Sejak hasil penelitian Kozok terhadap manuskrip KUTT diseminarkan sekitar tahun 2003, dia memandang belum ada upaya kelanjutan, seperti pelestarian, dari masyarakat Indonesia punya minat terhadap sejarah ataupun pernaskahan kuno. Dia mengaku bertemu dengan Kozok tahun lalu di Malaysia dalam sebuah seminar.
Alih media terkendala
Secara terpisah, Kepala Bidang Transformasi Digital Perpustakaan Nasional Wiratna Tritawirasta menyebutkan, Perpustakaan Nasional terlibat dalam rencana konservasi fisik manuskrip KUTT. Kendalanya terletak pada komunikasi dengan masyarakat adat di Kerinci. Perpustakaan Nasional belum melakukan alih media manuskrip KUTT.
”Kami biasanya melakukan alih media manuskrip dengan proses yang sangat mudah, bahkan sangat membantu apabila ada surat permohonan yang salah satunya berasal dari pemilik naskah kuno. Naskah orisinal bisa dikembalikan kepada pemiliknya, sedangkan hasil alih media berupa file akan kami simpan untuk preservasi ataupun layanan,” ujar Wiratna.
Menurut Wiratna, apabila pemilik naskah kuno tidak mengizinkan alih media, Perpustakaan Nasional tidak akan melakukannya.
Hingga sekarang, kata dia, Perpustakaan Nasional telah melakukan alih media manuskrip mencapai sekitar 2.000 judul. Beberapa naskah kuno yang telah dialihmediakan mengalami broken link karena proses dulunya memakai perangkat yang belum mumpuni. Beberapa naskah kuno juga dilakukan konservasi ulang karena sebelumnya berupa flash.
Fitra menambahkan, pemerintah sekarang sedang melakukan finalisasi pembangunan sistem digital manajemen aset kebudayaan. Sifat sistem digital ini adalah nasional. Jadi, sistem itu nantinya akan terhubung sampai ke daerah, juga ke Perpustakaan Nasional, Badan Bahasa, Arsip Nasional Republik Indonesia, dan Balai Pelestarian Cagar Budaya.

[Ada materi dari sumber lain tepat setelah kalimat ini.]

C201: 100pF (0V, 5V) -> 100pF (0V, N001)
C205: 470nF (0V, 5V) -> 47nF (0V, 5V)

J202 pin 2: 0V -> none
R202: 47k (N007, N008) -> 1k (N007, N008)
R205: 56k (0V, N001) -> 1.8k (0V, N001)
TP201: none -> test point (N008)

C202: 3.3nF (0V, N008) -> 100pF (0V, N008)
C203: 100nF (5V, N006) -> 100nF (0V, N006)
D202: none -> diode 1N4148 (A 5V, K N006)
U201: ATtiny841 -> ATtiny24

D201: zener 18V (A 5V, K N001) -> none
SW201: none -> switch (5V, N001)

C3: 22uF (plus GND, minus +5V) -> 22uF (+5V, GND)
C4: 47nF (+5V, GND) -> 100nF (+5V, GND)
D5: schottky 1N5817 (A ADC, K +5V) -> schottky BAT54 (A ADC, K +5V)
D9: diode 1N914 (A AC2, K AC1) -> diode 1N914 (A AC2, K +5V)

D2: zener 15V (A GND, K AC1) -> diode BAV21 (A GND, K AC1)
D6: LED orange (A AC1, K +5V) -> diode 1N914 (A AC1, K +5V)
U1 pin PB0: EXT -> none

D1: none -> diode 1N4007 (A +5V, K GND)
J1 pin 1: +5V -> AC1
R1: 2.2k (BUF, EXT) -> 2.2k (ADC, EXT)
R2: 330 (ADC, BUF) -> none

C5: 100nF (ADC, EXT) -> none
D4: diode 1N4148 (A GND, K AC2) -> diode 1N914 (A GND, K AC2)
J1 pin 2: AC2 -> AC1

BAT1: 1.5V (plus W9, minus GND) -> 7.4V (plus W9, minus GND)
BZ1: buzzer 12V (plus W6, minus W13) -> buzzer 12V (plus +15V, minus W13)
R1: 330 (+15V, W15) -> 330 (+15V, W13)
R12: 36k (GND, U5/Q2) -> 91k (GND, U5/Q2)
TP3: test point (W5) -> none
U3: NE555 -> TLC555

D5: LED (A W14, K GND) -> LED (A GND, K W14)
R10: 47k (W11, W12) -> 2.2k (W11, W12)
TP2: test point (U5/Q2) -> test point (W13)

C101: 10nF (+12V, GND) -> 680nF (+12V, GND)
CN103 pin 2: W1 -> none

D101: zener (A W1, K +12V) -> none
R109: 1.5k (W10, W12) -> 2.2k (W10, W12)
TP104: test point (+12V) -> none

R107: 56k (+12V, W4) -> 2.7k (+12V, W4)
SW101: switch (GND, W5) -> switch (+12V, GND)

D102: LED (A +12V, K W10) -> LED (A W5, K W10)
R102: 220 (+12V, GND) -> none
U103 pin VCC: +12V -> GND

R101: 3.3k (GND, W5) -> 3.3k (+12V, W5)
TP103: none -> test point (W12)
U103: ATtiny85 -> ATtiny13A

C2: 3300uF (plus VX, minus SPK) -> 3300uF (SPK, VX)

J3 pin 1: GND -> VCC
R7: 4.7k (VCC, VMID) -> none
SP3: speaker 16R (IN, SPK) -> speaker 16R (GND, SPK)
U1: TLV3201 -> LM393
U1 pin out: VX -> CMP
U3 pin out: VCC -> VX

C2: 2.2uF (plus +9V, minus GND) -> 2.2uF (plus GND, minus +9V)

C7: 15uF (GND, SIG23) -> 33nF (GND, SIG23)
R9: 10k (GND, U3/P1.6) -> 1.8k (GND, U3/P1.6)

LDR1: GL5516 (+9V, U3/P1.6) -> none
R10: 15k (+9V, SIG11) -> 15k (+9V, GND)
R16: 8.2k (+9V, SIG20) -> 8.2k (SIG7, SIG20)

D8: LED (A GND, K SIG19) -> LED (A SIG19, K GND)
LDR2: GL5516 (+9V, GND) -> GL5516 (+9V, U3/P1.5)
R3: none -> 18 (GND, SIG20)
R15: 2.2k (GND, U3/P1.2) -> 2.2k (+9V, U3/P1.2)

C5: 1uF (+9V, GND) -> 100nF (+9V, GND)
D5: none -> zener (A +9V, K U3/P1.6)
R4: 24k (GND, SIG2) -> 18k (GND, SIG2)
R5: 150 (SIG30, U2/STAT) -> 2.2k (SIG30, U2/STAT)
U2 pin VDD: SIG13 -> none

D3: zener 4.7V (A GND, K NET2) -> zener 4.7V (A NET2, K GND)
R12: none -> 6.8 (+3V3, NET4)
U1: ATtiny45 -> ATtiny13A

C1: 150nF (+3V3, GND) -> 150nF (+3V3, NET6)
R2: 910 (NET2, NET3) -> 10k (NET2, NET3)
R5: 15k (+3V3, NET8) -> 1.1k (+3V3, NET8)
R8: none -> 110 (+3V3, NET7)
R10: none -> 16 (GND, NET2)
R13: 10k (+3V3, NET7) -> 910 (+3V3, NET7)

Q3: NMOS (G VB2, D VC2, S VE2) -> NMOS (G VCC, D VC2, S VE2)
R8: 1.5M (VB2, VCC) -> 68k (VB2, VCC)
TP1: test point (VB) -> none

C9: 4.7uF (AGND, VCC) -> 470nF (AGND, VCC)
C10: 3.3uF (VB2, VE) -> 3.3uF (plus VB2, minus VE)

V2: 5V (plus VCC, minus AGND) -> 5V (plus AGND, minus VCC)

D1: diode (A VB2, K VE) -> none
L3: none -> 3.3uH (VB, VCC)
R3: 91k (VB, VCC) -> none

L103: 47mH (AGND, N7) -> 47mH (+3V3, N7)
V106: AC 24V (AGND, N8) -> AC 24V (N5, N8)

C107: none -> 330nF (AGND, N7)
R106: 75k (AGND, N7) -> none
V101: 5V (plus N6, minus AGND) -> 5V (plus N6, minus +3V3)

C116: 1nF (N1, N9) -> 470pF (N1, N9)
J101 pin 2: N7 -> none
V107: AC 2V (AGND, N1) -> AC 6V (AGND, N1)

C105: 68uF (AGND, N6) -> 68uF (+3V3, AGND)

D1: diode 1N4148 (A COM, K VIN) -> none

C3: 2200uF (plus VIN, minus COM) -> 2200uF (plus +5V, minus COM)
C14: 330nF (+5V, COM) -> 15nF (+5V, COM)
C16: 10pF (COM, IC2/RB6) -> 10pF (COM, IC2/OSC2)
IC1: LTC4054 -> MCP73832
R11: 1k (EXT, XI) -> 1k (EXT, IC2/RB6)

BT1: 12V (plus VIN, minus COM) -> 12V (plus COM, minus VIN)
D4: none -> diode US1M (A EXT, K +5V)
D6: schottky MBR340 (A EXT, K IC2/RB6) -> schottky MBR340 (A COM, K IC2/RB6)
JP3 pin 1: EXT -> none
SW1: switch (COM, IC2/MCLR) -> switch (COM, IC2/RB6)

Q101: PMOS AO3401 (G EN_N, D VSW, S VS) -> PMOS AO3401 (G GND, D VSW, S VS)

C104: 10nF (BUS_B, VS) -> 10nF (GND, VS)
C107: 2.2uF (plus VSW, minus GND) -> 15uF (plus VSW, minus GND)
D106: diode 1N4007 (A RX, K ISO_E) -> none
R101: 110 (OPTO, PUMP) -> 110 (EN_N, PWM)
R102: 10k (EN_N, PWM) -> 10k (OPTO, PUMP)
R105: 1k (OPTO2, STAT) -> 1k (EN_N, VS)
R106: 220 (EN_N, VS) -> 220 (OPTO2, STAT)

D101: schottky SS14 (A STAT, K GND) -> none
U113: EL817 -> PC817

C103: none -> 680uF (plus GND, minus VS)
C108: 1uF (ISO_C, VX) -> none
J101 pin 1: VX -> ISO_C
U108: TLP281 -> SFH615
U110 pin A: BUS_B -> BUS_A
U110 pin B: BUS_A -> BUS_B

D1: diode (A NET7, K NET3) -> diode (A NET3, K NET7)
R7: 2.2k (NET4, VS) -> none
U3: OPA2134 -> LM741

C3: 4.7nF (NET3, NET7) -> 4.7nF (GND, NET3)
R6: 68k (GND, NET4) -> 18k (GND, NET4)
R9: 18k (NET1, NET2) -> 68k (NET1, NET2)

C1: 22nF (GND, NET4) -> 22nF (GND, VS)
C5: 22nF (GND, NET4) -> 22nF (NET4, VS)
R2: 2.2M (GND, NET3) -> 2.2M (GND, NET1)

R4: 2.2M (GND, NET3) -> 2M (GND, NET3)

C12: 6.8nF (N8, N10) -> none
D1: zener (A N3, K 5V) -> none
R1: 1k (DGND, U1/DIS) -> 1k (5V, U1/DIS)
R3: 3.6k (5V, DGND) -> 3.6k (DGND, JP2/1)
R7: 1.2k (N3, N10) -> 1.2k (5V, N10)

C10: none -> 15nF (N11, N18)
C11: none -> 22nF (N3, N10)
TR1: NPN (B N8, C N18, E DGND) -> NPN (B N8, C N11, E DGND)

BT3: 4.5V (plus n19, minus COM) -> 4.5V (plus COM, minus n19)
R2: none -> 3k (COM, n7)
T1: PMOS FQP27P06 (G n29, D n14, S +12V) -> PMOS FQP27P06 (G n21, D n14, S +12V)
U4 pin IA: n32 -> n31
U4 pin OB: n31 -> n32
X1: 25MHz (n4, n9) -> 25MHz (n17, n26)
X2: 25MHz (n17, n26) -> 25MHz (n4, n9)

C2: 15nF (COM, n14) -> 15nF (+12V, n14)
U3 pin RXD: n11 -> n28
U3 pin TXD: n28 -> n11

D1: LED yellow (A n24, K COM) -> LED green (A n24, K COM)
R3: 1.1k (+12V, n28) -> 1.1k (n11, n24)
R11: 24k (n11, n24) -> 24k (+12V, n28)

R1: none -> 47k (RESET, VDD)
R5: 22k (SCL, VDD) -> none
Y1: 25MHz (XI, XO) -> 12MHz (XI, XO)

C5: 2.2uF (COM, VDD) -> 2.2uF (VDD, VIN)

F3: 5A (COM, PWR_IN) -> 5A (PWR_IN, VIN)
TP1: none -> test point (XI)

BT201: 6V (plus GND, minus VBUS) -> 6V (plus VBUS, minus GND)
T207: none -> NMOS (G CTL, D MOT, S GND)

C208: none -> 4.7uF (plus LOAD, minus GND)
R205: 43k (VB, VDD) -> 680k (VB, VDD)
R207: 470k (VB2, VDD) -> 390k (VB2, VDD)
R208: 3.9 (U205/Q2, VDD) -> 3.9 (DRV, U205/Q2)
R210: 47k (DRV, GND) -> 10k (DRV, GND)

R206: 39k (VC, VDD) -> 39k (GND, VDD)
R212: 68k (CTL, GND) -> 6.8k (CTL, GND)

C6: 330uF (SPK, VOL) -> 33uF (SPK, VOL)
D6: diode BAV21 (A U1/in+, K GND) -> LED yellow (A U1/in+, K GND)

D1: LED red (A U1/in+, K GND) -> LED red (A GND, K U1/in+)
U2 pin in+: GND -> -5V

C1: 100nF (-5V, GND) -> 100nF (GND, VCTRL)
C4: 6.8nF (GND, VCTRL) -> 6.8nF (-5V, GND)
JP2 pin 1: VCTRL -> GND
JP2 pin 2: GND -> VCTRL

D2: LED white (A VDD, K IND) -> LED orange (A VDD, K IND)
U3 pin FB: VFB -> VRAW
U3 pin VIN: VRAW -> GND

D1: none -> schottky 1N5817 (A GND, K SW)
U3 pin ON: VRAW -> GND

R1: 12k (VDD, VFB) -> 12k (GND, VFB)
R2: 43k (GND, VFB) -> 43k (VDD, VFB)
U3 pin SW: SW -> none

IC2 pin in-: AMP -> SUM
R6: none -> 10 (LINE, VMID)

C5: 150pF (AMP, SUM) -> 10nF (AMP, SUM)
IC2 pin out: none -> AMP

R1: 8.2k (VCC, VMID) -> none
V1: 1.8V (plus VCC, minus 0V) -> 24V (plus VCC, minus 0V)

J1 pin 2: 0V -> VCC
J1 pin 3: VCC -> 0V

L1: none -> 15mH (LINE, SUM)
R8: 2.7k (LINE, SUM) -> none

Kemendikbud juga mendorong alih media manuskrip untuk terus dilakukan, terlepas dari adanya tantangan keterbatasan anggaran. Namun, alih media- sebagai bagian dari konservasi - harus menghormati praktik kebudayaan pemilik naskah kuno. Pihak swasta melalui dana tanggung jawab sosial pun dapat berpartisipasi.
”Ketika ada penetapan cagar budaya, data kepemilikan ataupun alih media harus jelas dan tercatat dengan baik. Maka, bersamaan dengan alih media, kami rintis pula sistem digital manajemen aset kebudayaan agar memudahkan pelacakan dan dokumentasi,” imbuh Fitra.